And we're done

OK, I got it out of my system and I'm feeling much better today. Could that possibly have more to do with the arrival of Aunt Flo than any behavioral or environmental changes? Could be.

Several of you kind people asked about TCB and how HE'S doing. Imagine that...asking me to focus on something outside of myself! Anyway, I was really touched that you remembered him (even as his wife didn't). He's doing about as well as can be expected given that he's been away from home - except for a two-week vacation six months ago - for nearly a year now. None of his things with him. Sleeping in what is aptly called a "rack" (looks like a coffin to me). Serving duty more often than others who have family when they are back at their home port. He's tired, grumpy, stressed out, and still takes the time to send me an email just so that I have something nice waiting for me on a Monday morning when I get to the office. He had a wretched head cold last time I got a message from him, which sucks, and he banged his noggin on a bulk head last week but, other than that, he's physically OK. He wants to come home far more than even I want him to. I should remember that when I'm throwing myself around my beautiful, comfortable home in a fit of hystrionics over his latest leave being cancelled. I should really remember it all the time.

Oh and I need to clarify something about my last post...none of the people I was ranting about are online, they're all in real life.

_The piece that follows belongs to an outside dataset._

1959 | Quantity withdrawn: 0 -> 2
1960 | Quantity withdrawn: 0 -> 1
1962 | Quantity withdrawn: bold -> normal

Someone else asked about the validity of only military wives understanding what we go through. I know that civilians really, really want to understand the depth of the daily loss and grieving, but I have to say that I had no idea before I married TCB what military wives go through. I don't even have kids, so it's just me, but moving alone, Thanksgiving/Christmas/New Year's alone, anniversary/birthdays alone, Gray's Anatomy alone, it all sucks. A lot. It's not like when your husband goes out of town for three weeks with buddies to Costa Rica to go diving. It's not even like multiplying that by two's exponential. It's all encompassing. You can go a couple of hours without thinking about it and then something will happen or you'll see a funny ad on the TV or your cat will do something cute, and you'll start to tell him until you realize he's not there. And the pain starts over again. (Seriously, you won't believe me because you have to experience it to understand, but it's like the movie "Groundhog's Day" re-remember they're gone at least once a day, more at the beginning. It's like ripping open stitches or rebreaking a broken bone. It never heals properly. Never.)

Anyway, although civilians can't know the depth of the pain (and seriously, I wouldn't wish it on my worst enemy), I cannot tell you how much it means when someone offers genuine support and kindness to one of us "left behinders". The kind lady at the Post Office who always thanks me for TCB's service when I mail him a care package. All of you beautiful people who sent my husband holiday cards. Those at work who consistently ask after his well-being although they've never met him and barely know me. Perhaps it's living in a military town that does it or maybe it's more wide spread, but it really does help to know that there are people out there who care.

[Funny note: TCB doesn't think that anything he's doing is a sacrifice and says the guys on the ship don't either. It's just a job to them. The Marines we know are the same way. Soldiers, too. I guess it takes that kind of mindset to be a career member of the military. Perhaps if I were a career wife of the military it would be easier.]

On second thought, I don't think I ever want it to become easier.


M@rla said…
On the previous post - I've never found that it helps anybody to minimize a problem by saying other people have it worse. OF COURSE someone always has it worse than someone else--that's irrelevant. We have to deal with what's in front of us.